5.slave ―惚れ薬―
高品に古くからある寂れた商店街。そこを横目に更に歩くと、眼下に田園が広がる公園にたどり着く。今現在は田園風景ではなく、都市開発による工事現場しか見えない。
古くから親しんだ緑が、味気ない灰色に変わる姿はどこか哀しい。
そんな年寄り臭い事を考えるのは、俺の趣味が散歩だからだろう。まるでセカンドライフを持て余す老人のようだ。
しかし、今日の散歩は賑やか。賑やかと言うか、よく吠える犬の散歩のようで、軽く鬱になる。

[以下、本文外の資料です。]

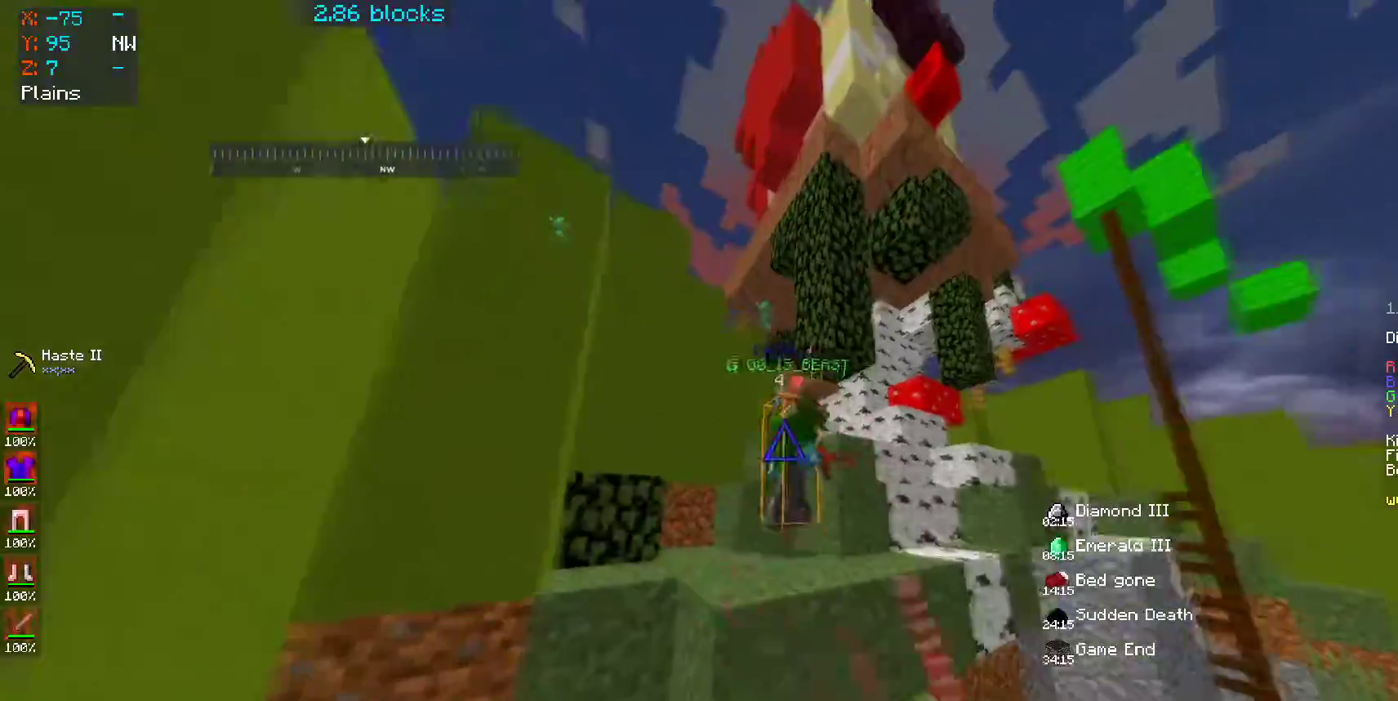
{"keys": ["a", "space", "w"], "mouse": ["left"], "events": [[50, "space", "down"], [100, "mouse_left", "up"], [200, "mouse_left", "down"], [200, "space", "up"], [300, "mouse_left", "up"], [350, "a", "down"], [350, "mouse_left", "down"], [400, "mouse_left", "up"], [467, "a", "up"], [467, "space", "down"], [500, "a", "down"], [500, "mouse_left", "down"]]}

「蒼真、ここの眺めサイコーだね! 空中公園とでも呼ぶのかな?」
とくに物珍しいはずもないのに、リアはやたらとテンションが高い。
ところで、なぜ二人で散歩しているのかと言うと、リアに町の案内を頼まれたため。春美も誘ったのだが、休みの日くらいゆっくり寝たいから、と拒否された。俺だって寝たい。
緑色のベンチに腰を掛け、うなだれていると、リアは隣に座り心配そうに顔を覗き込んできた。
「どうしたの? そんなリストラされたサラリーマンみたいな、悲哀に満ちた表情浮かべて」
「お前に振り回されて疲れてんの。大部分は吸血によるところが大きい。
吸血をもう少し抑えろ」
「無理!」
しつけとしては、ここでガツンと言うべきなのだが、そんな事を言おうものなら、早速噛み付かれるだろう。
なので、やんわり命の危険を伝える事にした。
「首筋はさぁ、大動脈やら静脈やらが通ってるわけだろ? ここはさ、出血したら本当に危険なわけ。わかるよな?」
俺が首筋を見せてペシペシ叩いて説明すると、リアは俺の言う事など聞いていない様子で今にも噛み付きそう。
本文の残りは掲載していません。